Iluminador

Touche Éclat de Yves Saint Laurent

Aunque muchas confunden el iluminador con el corrector de ojeras, son dos productos diferentes y cada uno sirve para su función.

Corregir e iluminar

En general, pese a que también existen correctores-iluminadores, podemos decir que el corrector sirve para disimular o tapar imperfecciones (manchas, granos, homogeneizar el color…), o sea, para “borrar”, mientras que el iluminador sirve para iluminar determinadas áreas, o sea “destacar”.

El iluminador está de moda, es un producto que puede dar un toque de luz y vitalidad sin igual a nuestro rostro, hacer que nuestro maquillaje irradie vida y darle un toque final muy chic a nuestro look.

Estos cosméticos realizados con micropartículas reflectantes son una maravilla y marcan la diferencia entre un maquillaje normal y uno espectacular.

Aplicar el iluminador

Hay que tener en cuenta que los iluminadores son productos muy intensos y ricos en pigmentos, eso significa que con poca cantidad podemos conseguir muy buenos resultados.

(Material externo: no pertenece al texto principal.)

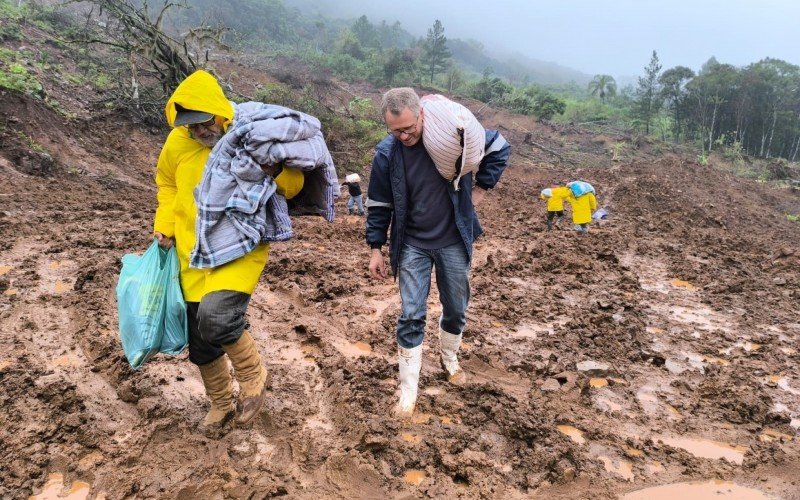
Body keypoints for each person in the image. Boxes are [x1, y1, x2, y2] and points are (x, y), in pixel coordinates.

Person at [153, 70, 305, 437]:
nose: (200, 132)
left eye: (205, 124)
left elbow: (294, 185)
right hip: (191, 253)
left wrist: (273, 171)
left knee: (218, 317)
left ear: (219, 113)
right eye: (192, 127)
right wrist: (164, 226)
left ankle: (253, 375)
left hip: (238, 248)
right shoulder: (176, 144)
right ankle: (220, 402)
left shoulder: (251, 138)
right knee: (202, 340)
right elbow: (167, 186)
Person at [366, 88, 511, 417]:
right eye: (396, 131)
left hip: (453, 240)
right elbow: (378, 204)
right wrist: (375, 248)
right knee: (411, 314)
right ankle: (408, 392)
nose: (404, 136)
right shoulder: (387, 154)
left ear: (421, 115)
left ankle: (449, 359)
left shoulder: (448, 137)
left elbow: (499, 146)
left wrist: (481, 191)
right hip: (412, 244)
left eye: (409, 128)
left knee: (456, 308)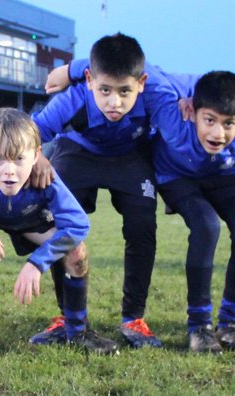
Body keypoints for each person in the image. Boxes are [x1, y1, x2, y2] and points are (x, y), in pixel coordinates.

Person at [0, 108, 120, 358]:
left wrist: (37, 264)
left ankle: (78, 331)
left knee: (76, 250)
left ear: (37, 156)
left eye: (18, 159)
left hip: (29, 222)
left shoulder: (44, 177)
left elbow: (77, 224)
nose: (9, 170)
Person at [21, 33, 164, 348]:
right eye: (105, 91)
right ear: (89, 80)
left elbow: (195, 90)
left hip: (129, 156)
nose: (115, 102)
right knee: (60, 225)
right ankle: (68, 316)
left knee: (143, 225)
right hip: (79, 153)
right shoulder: (71, 101)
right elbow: (30, 133)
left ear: (141, 83)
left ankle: (134, 319)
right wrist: (39, 156)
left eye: (124, 91)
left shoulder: (156, 95)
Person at [150, 70, 235, 353]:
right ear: (194, 110)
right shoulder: (179, 115)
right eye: (209, 120)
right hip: (176, 177)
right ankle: (199, 326)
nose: (218, 133)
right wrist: (70, 71)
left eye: (229, 124)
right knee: (206, 226)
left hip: (222, 175)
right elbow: (150, 70)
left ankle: (231, 324)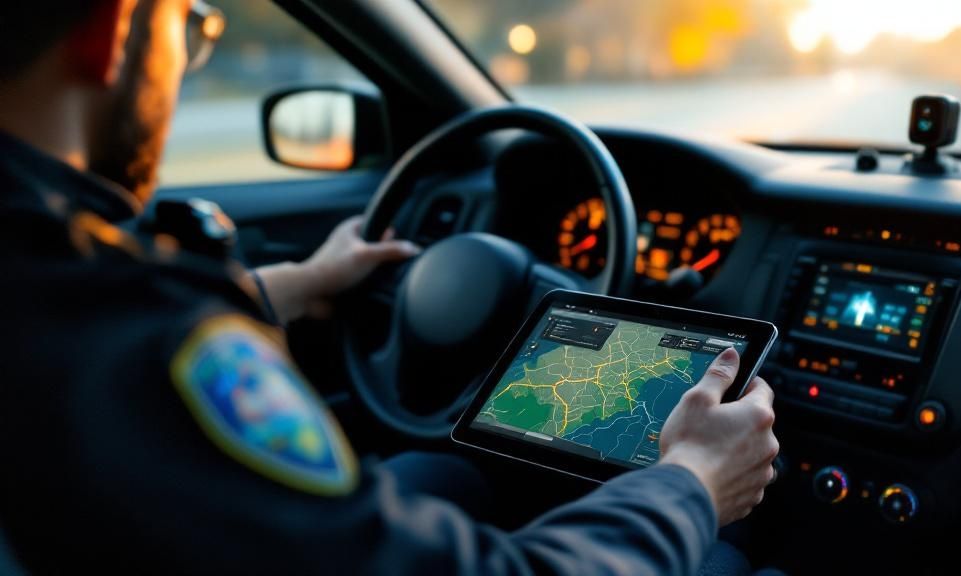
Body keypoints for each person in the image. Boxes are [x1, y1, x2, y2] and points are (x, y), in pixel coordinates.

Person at [0, 1, 780, 573]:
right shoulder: (133, 341)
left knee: (439, 474)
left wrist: (298, 285)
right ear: (113, 29)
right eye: (190, 27)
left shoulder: (63, 306)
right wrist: (693, 483)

Si ponemos demasiado producto podemos estropear el maquillaje.

Es ideal que apliquemos el iluminador con luz natural, pues la luz artificial puede hacer que nos pasemos de la raya. En general se iluminan las siguientes zonas:

Frente: para conseguir una mirada más elevada.
Debajo de las ojeras: encima de los pómulos para estilizar más el rostro y focalizar la luz en ese punto.
Ojos: en los párpados y en la parte interna del ojo, cerca del lagrimal, nos ayudará a agrandar la mirada y a eliminar sombras.
Nariz: al lado de las aletas para eliminar sombras y estilizar la nariz.
Barbilla: para eliminar brillos y estilizar la cara.

Algunos productos recomendados: Touche Éclat de Yves Saint Laurent o Face Primer Plus de Estée Lauder.